--- Data for this task Enclosed Below ---

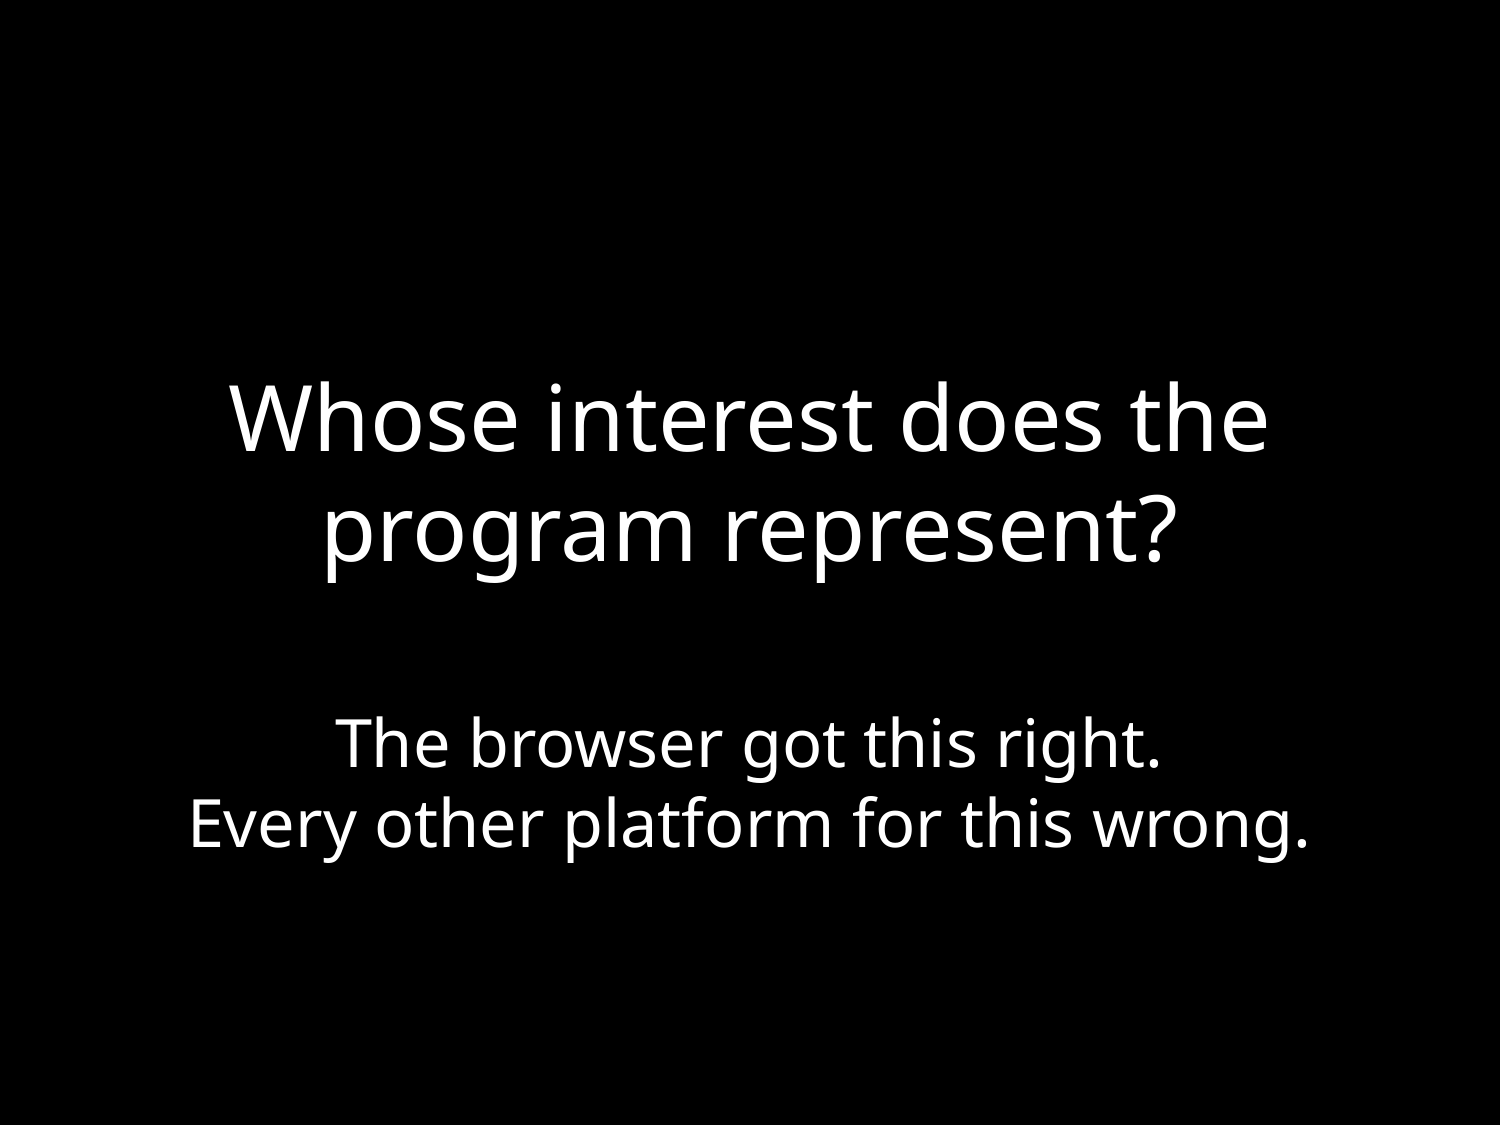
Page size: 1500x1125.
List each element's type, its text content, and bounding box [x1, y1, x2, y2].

title Whose interest does the program represent? [112, 349, 1388, 591]
subtitle The browser got this right. Every other platform for this wrong. [0, 637, 1500, 926]
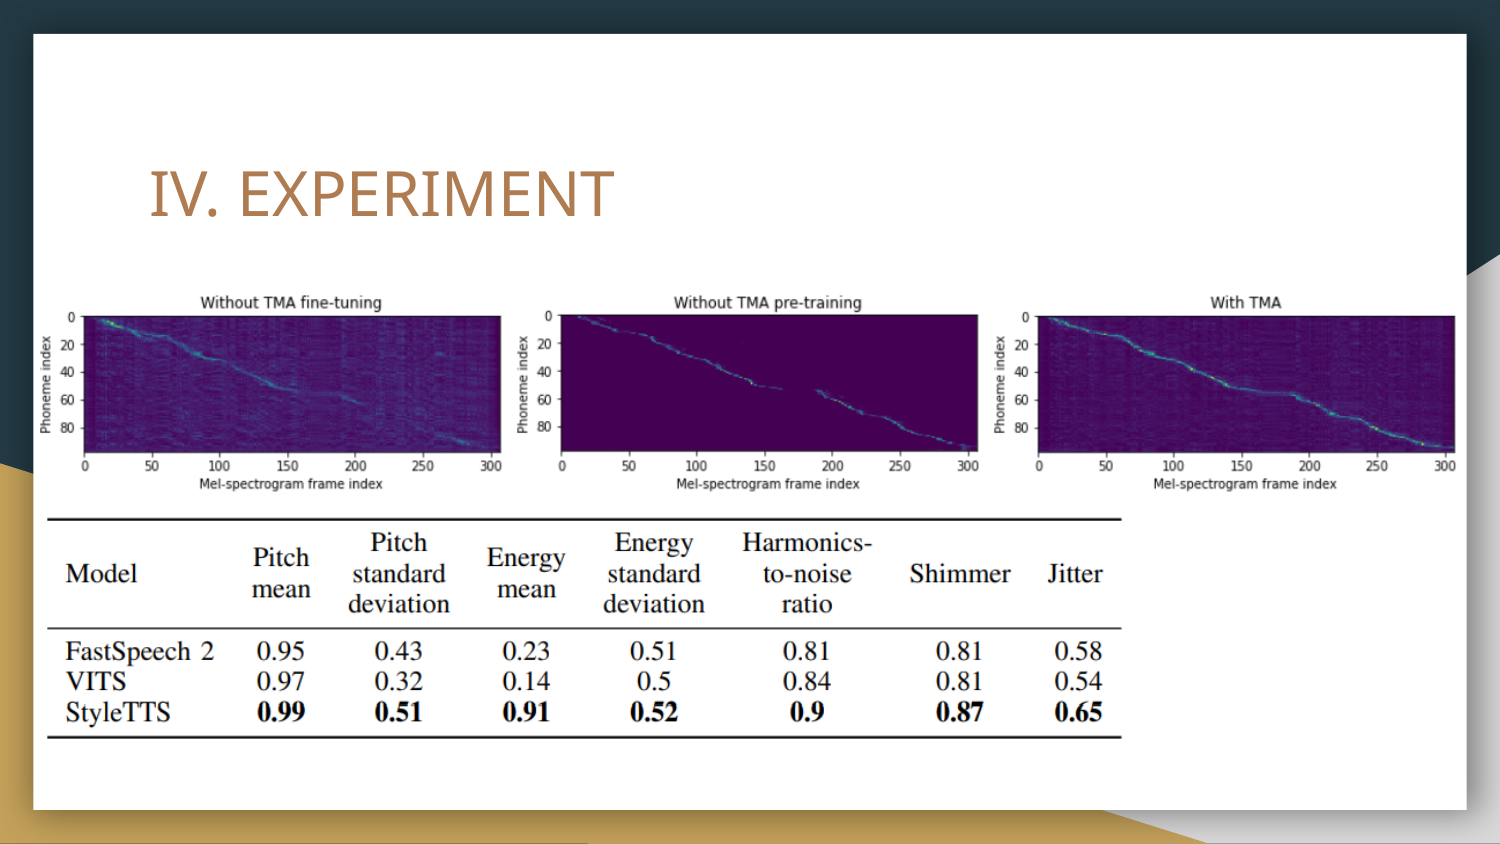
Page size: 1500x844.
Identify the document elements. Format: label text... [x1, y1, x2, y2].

picture [37, 514, 1136, 741]
picture [37, 294, 1463, 500]
title IV. EXPERIMENT [134, 138, 1366, 293]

--- End of Enclosed Data for this task ---

### Required work
Would you return all the data exactly as given, minus the pictures?

### Response box
Page size: 1500x1125.
List each element's type, its text content, and bounding box [x1, y1, x2, y2].

title Whose interest does the program represent? [112, 349, 1388, 591]
subtitle The browser got this right. Every other platform for this wrong. [0, 637, 1500, 926]
Page size: 1500x844.
Identify the document elements. Format: label text... [x1, y1, x2, y2].

picture [37, 514, 1136, 741]
picture [37, 294, 1463, 500]
title IV. EXPERIMENT [134, 138, 1366, 293]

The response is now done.